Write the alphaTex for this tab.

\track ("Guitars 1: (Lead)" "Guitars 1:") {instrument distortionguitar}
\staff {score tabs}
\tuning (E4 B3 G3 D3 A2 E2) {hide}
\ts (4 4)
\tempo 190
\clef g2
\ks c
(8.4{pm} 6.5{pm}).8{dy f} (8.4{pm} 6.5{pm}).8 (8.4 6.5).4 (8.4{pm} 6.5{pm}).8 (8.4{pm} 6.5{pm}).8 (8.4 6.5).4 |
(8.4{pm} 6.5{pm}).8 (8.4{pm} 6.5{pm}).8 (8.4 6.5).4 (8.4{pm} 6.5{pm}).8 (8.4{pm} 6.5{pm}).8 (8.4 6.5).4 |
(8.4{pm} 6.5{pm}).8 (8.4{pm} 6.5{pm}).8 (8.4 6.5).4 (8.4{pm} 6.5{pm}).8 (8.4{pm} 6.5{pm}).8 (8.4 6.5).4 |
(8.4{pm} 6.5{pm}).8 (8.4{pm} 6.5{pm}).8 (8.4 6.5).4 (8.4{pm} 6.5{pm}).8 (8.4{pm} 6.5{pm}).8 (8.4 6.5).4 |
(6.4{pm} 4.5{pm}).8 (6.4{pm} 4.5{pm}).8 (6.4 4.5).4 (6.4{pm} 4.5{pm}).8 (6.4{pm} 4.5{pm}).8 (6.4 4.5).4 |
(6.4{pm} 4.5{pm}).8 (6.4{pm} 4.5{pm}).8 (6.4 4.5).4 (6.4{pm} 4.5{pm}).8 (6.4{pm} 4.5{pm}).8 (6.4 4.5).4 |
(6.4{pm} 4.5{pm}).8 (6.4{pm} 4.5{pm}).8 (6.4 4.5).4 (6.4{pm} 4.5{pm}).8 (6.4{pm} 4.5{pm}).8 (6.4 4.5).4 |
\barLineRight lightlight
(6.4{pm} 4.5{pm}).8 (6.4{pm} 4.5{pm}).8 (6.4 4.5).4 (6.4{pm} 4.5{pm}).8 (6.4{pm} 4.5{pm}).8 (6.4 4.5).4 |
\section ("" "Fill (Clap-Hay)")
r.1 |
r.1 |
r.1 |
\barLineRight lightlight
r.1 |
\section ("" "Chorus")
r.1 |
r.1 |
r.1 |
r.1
* * *
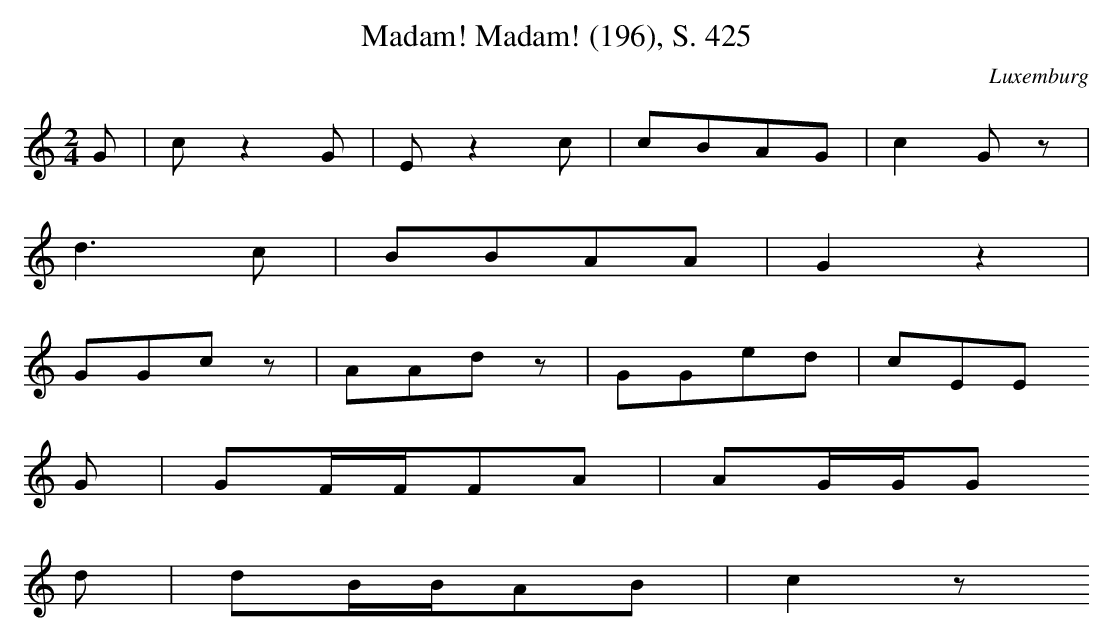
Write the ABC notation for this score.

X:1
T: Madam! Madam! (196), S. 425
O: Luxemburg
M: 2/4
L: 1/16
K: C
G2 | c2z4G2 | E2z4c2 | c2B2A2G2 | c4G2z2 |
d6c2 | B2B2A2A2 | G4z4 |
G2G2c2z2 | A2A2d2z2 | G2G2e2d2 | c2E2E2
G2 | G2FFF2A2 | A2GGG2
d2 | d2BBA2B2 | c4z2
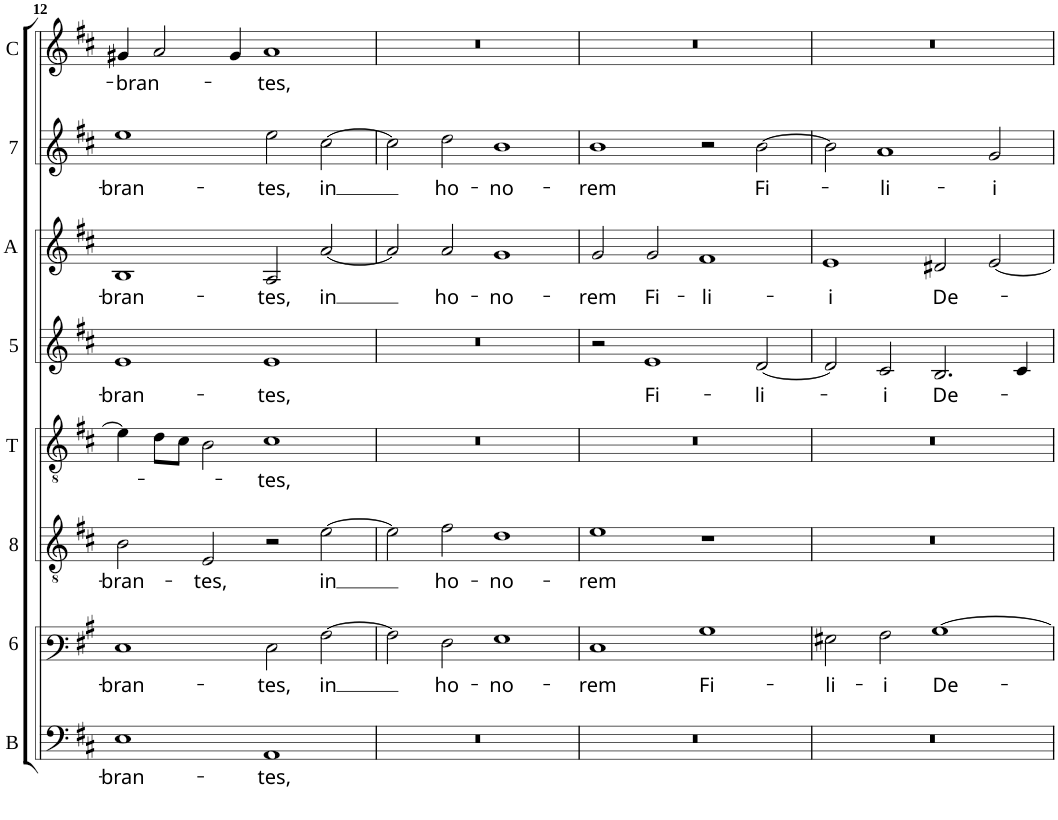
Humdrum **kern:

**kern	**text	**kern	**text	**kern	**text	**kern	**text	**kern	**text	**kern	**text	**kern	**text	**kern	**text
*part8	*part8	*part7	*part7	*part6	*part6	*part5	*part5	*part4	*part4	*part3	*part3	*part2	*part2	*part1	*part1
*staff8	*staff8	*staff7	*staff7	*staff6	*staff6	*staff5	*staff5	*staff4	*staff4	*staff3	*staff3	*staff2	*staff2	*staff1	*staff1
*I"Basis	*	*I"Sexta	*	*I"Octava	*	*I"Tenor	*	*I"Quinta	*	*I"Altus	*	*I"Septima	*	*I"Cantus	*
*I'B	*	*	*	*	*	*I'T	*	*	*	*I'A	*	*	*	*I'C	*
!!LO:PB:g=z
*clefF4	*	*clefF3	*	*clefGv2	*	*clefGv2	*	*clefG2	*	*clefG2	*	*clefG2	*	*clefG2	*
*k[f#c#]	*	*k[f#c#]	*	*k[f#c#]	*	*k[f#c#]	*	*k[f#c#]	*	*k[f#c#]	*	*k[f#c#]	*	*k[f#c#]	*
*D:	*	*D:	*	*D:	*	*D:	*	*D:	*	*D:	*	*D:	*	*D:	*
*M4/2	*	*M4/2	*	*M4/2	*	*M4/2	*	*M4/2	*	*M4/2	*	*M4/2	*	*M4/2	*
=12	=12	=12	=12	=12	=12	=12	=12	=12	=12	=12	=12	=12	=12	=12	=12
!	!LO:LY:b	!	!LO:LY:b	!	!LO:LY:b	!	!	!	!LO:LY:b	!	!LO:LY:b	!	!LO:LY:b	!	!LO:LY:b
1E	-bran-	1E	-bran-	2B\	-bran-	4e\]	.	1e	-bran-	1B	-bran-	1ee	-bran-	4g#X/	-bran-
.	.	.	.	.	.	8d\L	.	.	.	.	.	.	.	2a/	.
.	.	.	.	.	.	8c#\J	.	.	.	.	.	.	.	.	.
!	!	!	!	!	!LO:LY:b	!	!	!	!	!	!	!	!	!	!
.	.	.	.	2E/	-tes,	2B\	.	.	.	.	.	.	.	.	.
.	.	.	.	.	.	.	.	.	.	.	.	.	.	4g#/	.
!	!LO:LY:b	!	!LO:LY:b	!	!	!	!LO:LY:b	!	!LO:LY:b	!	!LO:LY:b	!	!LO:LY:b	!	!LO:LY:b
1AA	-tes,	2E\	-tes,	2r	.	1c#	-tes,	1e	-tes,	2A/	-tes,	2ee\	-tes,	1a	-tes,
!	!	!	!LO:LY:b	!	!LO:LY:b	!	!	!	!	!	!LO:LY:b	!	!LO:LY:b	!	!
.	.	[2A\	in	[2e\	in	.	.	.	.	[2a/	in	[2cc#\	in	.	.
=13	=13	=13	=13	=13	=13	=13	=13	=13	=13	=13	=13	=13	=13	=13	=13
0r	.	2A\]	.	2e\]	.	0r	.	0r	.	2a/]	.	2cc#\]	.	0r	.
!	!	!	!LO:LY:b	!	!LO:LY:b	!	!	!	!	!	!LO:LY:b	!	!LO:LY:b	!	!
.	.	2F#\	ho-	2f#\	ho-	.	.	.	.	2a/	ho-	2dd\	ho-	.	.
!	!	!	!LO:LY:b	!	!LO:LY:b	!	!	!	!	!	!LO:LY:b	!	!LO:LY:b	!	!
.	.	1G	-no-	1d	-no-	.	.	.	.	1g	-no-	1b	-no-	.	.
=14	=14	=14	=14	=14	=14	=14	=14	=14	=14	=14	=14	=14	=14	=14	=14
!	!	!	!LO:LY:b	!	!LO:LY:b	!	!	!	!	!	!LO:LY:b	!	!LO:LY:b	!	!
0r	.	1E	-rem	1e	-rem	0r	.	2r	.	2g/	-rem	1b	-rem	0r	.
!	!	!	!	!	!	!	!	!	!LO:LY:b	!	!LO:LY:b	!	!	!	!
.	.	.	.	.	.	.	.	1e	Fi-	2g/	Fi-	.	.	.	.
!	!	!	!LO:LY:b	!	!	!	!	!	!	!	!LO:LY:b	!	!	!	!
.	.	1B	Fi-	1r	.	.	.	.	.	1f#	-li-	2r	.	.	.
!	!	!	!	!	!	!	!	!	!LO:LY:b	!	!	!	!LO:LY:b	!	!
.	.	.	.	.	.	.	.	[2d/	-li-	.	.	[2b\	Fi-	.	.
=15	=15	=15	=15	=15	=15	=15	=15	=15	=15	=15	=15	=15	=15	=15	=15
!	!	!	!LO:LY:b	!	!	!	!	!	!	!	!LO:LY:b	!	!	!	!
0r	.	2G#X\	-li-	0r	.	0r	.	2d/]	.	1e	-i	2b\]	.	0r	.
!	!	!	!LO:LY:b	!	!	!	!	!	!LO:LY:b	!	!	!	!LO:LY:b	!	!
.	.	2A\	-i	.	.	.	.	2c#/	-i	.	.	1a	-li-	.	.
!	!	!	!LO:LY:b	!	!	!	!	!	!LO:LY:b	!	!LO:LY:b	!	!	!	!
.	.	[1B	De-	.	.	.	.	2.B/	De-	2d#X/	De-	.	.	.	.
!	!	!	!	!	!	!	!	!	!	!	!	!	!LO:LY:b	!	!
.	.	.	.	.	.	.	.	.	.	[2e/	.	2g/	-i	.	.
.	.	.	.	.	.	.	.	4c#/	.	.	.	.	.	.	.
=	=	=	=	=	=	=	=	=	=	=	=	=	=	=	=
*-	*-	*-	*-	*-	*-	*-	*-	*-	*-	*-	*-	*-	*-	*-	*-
==
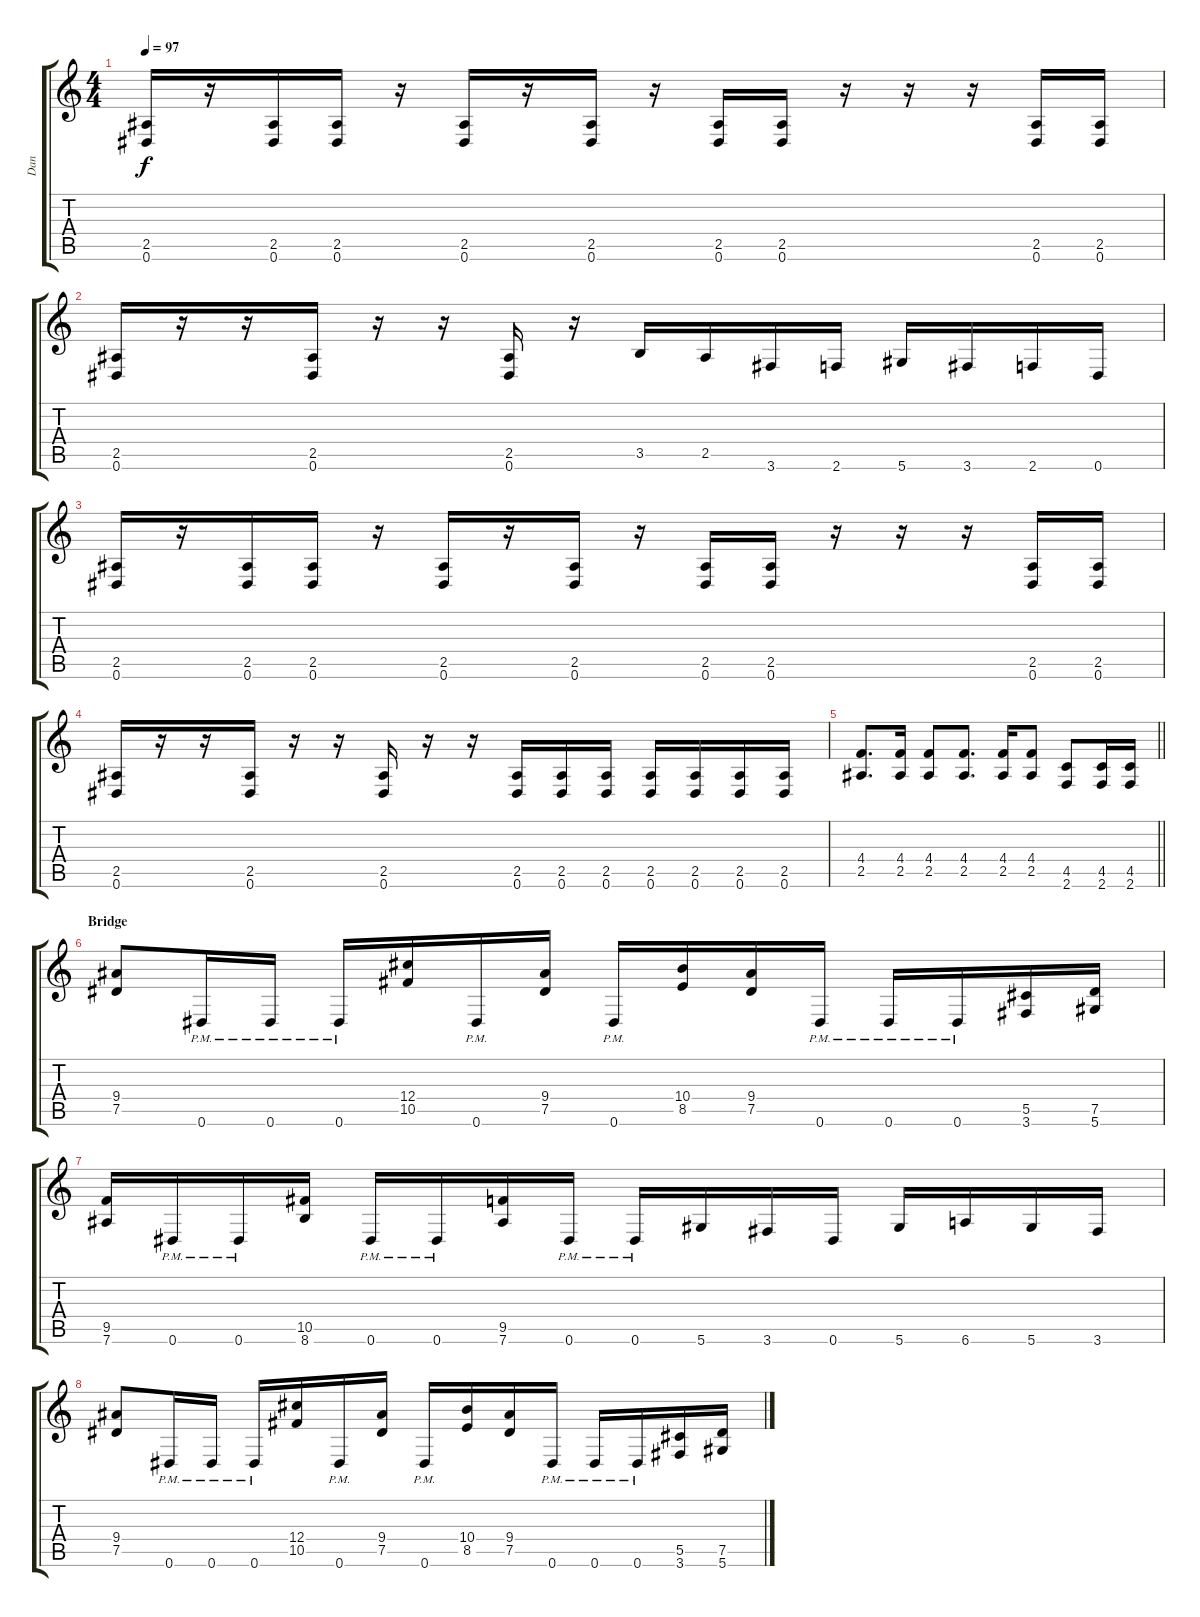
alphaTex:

> THE EXERCISE
Copy the data from the line containing "Write the ABC notation for this score." through the line containing "d2 | d2BBA2B2 | c4z2", inclusive, swapping "Luxemburg" for "Luxembourg" and leaving everything else unchanged. Output only those lines.

> TASK SOLUTION
Write the ABC notation for this score.

X:1
T: Madam! Madam! (196), S. 425
O: Luxembourg
M: 2/4
L: 1/16
K: C
G2 | c2z4G2 | E2z4c2 | c2B2A2G2 | c4G2z2 |
d6c2 | B2B2A2A2 | G4z4 |
G2G2c2z2 | A2A2d2z2 | G2G2e2d2 | c2E2E2
G2 | G2FFF2A2 | A2GGG2
d2 | d2BBA2B2 | c4z2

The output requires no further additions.